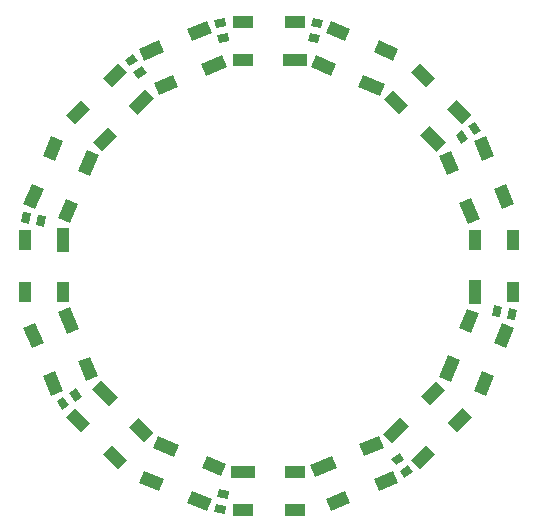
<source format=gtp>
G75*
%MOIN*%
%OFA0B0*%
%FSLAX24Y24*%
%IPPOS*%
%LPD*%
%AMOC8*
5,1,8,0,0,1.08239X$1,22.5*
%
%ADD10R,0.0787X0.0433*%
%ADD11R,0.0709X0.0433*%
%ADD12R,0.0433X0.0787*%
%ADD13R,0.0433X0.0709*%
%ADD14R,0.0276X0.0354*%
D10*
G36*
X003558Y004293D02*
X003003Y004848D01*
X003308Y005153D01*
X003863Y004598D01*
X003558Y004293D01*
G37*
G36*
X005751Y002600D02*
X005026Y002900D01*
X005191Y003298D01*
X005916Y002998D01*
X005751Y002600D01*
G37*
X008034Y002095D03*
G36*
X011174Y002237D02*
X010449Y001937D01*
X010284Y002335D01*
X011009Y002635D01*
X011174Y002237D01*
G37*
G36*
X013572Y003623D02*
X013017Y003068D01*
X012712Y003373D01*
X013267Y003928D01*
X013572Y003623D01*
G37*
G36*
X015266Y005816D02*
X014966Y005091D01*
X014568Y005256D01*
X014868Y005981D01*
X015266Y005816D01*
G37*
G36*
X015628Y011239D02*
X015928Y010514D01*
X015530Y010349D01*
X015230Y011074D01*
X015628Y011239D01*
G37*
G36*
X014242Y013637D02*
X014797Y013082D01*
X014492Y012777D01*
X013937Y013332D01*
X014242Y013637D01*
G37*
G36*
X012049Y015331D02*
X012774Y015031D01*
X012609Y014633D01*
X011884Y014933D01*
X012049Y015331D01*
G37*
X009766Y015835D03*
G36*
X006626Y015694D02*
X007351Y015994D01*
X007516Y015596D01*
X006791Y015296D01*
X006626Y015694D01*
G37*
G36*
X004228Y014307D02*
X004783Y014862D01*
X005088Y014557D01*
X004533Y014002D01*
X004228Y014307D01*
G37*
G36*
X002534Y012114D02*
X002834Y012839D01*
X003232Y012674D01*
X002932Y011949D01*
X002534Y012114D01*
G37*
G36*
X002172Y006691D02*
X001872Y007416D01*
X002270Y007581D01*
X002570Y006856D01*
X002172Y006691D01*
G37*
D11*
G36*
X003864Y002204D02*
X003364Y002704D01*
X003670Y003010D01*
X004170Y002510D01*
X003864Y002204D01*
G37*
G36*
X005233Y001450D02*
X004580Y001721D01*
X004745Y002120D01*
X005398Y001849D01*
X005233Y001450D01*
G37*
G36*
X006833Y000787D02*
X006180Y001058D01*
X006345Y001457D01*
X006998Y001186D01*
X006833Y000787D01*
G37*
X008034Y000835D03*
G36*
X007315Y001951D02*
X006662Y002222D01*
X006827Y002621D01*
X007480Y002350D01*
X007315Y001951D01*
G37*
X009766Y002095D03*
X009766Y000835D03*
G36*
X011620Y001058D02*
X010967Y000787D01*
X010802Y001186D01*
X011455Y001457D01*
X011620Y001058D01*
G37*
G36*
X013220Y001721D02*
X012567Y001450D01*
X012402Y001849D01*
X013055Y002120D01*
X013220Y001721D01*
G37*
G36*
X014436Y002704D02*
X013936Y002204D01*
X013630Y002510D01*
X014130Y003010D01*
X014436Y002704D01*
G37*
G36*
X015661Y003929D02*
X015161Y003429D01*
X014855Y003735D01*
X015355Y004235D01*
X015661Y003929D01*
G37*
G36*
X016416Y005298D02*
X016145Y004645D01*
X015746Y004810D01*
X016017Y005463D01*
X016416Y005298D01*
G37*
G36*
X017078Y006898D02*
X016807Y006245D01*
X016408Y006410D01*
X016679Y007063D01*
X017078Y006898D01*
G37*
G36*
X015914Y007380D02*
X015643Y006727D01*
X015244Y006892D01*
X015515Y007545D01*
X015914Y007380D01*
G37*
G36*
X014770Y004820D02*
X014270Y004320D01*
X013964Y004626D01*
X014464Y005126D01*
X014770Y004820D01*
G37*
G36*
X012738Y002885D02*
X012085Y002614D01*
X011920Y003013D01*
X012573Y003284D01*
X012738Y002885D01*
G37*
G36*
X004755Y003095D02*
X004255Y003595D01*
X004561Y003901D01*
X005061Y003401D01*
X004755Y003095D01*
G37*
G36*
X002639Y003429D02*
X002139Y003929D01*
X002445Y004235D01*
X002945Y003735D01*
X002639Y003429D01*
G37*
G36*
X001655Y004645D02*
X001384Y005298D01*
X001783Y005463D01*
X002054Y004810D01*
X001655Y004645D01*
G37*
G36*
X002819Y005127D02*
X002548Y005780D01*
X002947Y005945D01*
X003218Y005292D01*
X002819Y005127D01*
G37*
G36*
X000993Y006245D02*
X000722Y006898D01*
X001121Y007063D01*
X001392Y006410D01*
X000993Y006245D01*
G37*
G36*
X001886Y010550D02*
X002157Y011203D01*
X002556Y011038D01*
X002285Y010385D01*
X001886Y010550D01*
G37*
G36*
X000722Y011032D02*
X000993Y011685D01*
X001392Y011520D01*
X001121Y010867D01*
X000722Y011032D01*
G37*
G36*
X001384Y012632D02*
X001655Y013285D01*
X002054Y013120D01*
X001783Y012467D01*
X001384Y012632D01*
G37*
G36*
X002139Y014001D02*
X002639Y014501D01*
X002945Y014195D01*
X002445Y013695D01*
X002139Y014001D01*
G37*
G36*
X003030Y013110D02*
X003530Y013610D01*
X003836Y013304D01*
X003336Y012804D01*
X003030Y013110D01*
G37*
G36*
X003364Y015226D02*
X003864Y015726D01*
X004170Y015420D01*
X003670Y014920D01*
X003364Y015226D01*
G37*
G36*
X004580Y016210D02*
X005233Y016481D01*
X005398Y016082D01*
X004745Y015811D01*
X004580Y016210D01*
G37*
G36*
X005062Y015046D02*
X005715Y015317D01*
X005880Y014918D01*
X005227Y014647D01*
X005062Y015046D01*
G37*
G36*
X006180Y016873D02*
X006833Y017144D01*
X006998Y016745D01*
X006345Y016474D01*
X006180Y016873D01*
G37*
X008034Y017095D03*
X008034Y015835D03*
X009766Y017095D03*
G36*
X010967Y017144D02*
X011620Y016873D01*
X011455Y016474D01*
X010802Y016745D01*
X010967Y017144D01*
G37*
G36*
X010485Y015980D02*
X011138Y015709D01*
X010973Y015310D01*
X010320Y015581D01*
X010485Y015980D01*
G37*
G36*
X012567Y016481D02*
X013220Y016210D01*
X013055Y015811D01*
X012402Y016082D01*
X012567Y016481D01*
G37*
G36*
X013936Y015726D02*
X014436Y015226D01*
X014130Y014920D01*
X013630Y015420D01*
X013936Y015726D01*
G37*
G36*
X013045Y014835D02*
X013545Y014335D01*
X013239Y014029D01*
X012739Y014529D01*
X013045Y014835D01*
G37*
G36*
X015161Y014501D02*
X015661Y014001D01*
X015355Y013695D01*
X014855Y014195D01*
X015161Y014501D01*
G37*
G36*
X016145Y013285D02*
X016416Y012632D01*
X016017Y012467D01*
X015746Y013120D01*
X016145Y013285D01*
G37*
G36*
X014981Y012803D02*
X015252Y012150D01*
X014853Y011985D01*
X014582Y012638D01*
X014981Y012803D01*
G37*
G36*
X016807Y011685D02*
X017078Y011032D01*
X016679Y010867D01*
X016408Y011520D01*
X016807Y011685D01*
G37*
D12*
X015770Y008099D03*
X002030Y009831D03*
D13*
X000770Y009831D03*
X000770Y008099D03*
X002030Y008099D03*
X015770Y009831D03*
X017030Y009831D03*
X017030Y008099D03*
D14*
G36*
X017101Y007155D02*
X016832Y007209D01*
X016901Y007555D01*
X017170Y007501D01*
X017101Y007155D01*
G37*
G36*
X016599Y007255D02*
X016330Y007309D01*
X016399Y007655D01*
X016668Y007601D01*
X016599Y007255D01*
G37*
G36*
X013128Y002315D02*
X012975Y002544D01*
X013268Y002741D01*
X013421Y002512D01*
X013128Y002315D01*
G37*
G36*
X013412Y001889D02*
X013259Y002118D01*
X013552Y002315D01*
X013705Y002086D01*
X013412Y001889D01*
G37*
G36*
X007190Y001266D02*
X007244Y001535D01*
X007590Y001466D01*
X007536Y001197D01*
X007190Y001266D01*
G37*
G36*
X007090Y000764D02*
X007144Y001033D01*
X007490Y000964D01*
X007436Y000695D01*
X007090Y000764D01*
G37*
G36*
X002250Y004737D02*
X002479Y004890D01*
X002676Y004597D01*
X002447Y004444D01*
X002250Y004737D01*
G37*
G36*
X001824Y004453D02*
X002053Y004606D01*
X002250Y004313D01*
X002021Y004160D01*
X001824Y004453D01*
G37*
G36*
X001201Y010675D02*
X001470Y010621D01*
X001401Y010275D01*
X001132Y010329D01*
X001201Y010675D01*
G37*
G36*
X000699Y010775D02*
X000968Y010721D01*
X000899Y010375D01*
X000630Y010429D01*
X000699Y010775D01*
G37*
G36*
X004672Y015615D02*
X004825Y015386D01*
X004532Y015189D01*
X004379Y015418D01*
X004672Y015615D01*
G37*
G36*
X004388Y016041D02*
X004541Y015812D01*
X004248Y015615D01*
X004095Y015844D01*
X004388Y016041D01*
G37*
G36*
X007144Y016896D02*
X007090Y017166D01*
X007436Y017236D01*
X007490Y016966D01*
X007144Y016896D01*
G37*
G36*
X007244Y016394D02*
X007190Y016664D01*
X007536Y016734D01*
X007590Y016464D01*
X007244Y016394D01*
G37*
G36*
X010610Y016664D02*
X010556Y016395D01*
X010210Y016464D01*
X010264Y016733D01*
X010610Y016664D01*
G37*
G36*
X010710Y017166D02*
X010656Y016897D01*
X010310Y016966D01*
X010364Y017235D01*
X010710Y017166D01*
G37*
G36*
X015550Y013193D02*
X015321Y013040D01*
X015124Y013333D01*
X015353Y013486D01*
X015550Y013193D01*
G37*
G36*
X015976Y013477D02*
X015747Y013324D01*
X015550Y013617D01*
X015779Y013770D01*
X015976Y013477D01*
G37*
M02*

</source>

☆ ☆ ☆ ☆ ☆

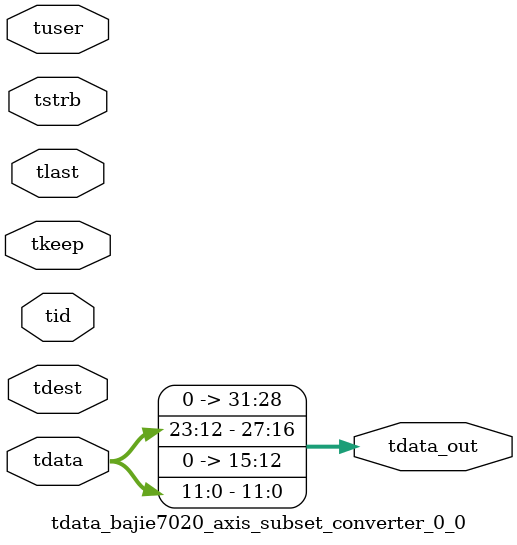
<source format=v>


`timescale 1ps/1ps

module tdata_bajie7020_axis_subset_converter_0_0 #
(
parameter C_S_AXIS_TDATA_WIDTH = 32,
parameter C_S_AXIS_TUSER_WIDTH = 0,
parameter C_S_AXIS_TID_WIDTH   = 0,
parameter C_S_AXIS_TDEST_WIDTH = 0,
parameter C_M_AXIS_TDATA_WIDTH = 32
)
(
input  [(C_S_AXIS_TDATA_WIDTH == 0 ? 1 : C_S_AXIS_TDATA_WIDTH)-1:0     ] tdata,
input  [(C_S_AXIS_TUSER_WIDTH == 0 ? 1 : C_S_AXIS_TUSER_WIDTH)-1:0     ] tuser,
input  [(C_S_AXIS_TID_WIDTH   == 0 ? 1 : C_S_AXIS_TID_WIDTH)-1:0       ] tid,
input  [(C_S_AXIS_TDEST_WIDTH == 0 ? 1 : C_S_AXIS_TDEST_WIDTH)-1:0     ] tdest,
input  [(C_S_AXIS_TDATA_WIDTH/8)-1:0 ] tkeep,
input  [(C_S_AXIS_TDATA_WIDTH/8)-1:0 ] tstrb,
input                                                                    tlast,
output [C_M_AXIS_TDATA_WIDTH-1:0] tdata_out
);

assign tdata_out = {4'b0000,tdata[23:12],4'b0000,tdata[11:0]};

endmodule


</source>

☆ ☆ ☆ ☆ ☆

> _What you need to do_:
Transcribe, exactly and without additions, the lines of the records above, beginning with the line that contains "<source format=gtp>" and ending with the line that contains "X015628Y011239D02*", both included.

> _The completed task_:
<source format=gtp>
G75*
%MOIN*%
%OFA0B0*%
%FSLAX24Y24*%
%IPPOS*%
%LPD*%
%AMOC8*
5,1,8,0,0,1.08239X$1,22.5*
%
%ADD10R,0.0787X0.0433*%
%ADD11R,0.0709X0.0433*%
%ADD12R,0.0433X0.0787*%
%ADD13R,0.0433X0.0709*%
%ADD14R,0.0276X0.0354*%
D10*
G36*
X003558Y004293D02*
X003003Y004848D01*
X003308Y005153D01*
X003863Y004598D01*
X003558Y004293D01*
G37*
G36*
X005751Y002600D02*
X005026Y002900D01*
X005191Y003298D01*
X005916Y002998D01*
X005751Y002600D01*
G37*
X008034Y002095D03*
G36*
X011174Y002237D02*
X010449Y001937D01*
X010284Y002335D01*
X011009Y002635D01*
X011174Y002237D01*
G37*
G36*
X013572Y003623D02*
X013017Y003068D01*
X012712Y003373D01*
X013267Y003928D01*
X013572Y003623D01*
G37*
G36*
X015266Y005816D02*
X014966Y005091D01*
X014568Y005256D01*
X014868Y005981D01*
X015266Y005816D01*
G37*
G36*
X015628Y011239D02*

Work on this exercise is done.